### [QUESTIONS ON THE MATERIAL]
a) Render this sentence from the passage on China’s scientific journals into Spanish: "At present, most of China’s scientific journals are not independent legal entities."
b) Write what follows the final sentence of the passage on China’s scientific journals.

Despite these changes in much of the western publishing world, the production and distribution of China’s science journals is still dominated by traditional article versions; very few China’s journals have robust and informative websites and make their articles available and discoverable online (Cheng, Ren, Wang, & Yang, 2010). Some of the limited number of publication technology developers (such as CNKI, Wanfang Data, VIP) have constructed commercial databases through which readers can access full texts of articles from China’s journals to some extent. However, as previously noted, although the publishers of journals on these platforms can earn some small revenue from the database developers, the revenue does not nearly cover the costs for production, making this current model a nonviable solution for publishers who hope to become financially self-sustaining (Nie, 2009; Cheng et al., 2011).

Challenge 4: Reform the management and operation system of China’s scientific journals

Few of China’s scientific journals have management systems based on professional management and operational practices of modern journal publishing. To reach these levels, China’s journals will have to learn the practices of successful, high impact western journals and create new publishing models that will foster their transformation from subsidized print models to models for financially-sustainable digital publication. To achieve this goal, Chinese publishers need to address issues related to the legal status of science journals in China and the ability of individual journals to tailor their scale and scope. At present, most of China’s scientific journals are not independent legal entities. Instead, they are supported by and are under the legal jurisdiction of the government or their sponsoring institutions. With this status, publishers cannot work as autonomous financial entities, which severely curtails their ability to shape their own operations. Moreover, nearly 45% of China’s scientific journals are situated in academic institutions and tend to focus on basic research, yet are forced to be multi-disciplinary in scope because they are the primary outlet for the entire scientific community of their host institution (Wang & Wang, 2004, Guo et al., 2006, Stanley & Yan, 2007). It is understandable that readers are often drawn to publications where a healthy number of articles are useful and of interest to them, so ensuring that journals have clear and specific scopes is critical to the success. Journals also need to have a well-defined scope to develop a set of peer reviewers who have appropriate expertise to evaluate article submission. The challenge of forcing the majority of China’s journals to transition from multi-disciplinary publications to ones with well-defined scopes is significant, but necessary. That is, to improve the possibility of getting more citations, China’s journals need to refine their scopes and develop clear and specific information about their readers so they can gear their content to better meet specific reader needs.

### [Extracted records]
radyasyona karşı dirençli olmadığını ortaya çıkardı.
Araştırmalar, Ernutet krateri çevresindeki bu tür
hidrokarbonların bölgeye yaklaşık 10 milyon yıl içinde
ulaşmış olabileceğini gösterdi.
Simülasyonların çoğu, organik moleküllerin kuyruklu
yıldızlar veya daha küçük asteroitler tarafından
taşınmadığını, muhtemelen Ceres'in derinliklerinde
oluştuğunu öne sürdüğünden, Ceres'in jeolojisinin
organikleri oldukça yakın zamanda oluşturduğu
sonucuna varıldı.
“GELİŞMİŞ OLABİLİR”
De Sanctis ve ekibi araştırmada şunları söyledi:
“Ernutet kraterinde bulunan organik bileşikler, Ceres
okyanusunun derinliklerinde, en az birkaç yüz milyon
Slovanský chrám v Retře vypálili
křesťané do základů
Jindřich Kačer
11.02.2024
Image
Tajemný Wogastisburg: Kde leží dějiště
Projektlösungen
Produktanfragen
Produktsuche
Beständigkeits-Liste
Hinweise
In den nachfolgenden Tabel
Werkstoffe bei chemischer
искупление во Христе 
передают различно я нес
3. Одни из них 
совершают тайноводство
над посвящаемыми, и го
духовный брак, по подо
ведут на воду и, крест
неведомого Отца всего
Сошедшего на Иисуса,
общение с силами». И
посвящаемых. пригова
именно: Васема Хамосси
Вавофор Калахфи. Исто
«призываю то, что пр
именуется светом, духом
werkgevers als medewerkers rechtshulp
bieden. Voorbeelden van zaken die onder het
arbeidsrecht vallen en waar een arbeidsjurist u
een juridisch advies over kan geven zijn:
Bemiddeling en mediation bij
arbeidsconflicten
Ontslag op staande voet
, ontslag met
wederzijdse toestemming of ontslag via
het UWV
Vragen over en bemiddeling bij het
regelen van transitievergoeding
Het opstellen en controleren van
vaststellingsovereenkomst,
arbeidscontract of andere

### [ANSWERS FOR THE TASKS]
a) Actualmente, la mayoría de las revistas científicas de China no son entidades jurídicas independientes.

b)
Challenge 5: Revise China’s policies and measures for evaluating research

Another hindrance to the development of China’s scientific publishing efforts is anchored in the fact that since the late 1990s, China’s universities and other academic institutions have sanctioned too many evaluation polices that emphasize and reward publishing in journals with high impact factors, particularly international journals. These standards have multiple and serious negative impacts. First, such standards discourage authors from considering submitting to China’s journals because they have low impact factors. This avoidance of submitting to Chinese journals also perpetuates the cycle mentioned previously: low impact factors lead to few high quality submissions, which circularly results in low impact rankings. Second, such standards encourage Chinese authors to focus primarily on submitting to journals with the highest possible impact factors. High IF journals have very high rejection rates, and submitting an article to a high impact journal when the science discussed within the submission does not meet the criteria for publication ends up wasting time for authors and editors alike. Many Chinese authors submit to journals exclusively because of a high IF and do not take the time to carefully assess whether the topic and findings of their article are an appropriate match for the journal. Again, a mismatch between topic and scope of a journal will lead to a reject-without-review decision, wasting valuable time and resources (Benson & Silver, 2012).
Questionnaire surveys have shown that when it comes to selecting a journal for submission, Chinese authors and international authors have very different preferences. For Chinese authors, the top three decisive factors are the journal’s reputation (92%), journals admitted in academic evaluations (79%), and journals covered in important index systems (74%) (Hou et al., 2012). For international authors, the top three primary factors are refereeing speed (79%), refereeing standard (78%), and a journal’s reputation (77%) (Swan, 1999). These findings indicate that, at least in terms of researchers surveyed in the above studies, international authors are more concerned with getting high quality feedback from a journal that is known to publish good science than with how their publication list will be judged during academic evaluations.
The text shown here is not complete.